◆ Directive: Please give the data again in full, exactly as provided.

◆ Material for this exercise:
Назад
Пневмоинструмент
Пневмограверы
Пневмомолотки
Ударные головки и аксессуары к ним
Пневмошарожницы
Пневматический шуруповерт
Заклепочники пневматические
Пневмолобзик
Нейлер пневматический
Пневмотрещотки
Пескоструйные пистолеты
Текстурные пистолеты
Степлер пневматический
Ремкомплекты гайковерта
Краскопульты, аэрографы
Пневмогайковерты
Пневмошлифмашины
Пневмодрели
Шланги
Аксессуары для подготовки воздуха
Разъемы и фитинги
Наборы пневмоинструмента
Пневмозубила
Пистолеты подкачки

◆ Output for this task:
Назад
Пневмоинструмент
Пневмограверы
Пневмомолотки
Ударные головки и аксессуары к ним
Пневмошарожницы
Пневматический шуруповерт
Заклепочники пневматические
Пневмолобзик
Нейлер пневматический
Пневмотрещотки
Пескоструйные пистолеты
Текстурные пистолеты
Степлер пневматический
Ремкомплекты гайковерта
Краскопульты, аэрографы
Пневмогайковерты
Пневмошлифмашины
Пневмодрели
Шланги
Аксессуары для подготовки воздуха
Разъемы и фитинги
Наборы пневмоинструмента
Пневмозубила
Пистолеты подкачки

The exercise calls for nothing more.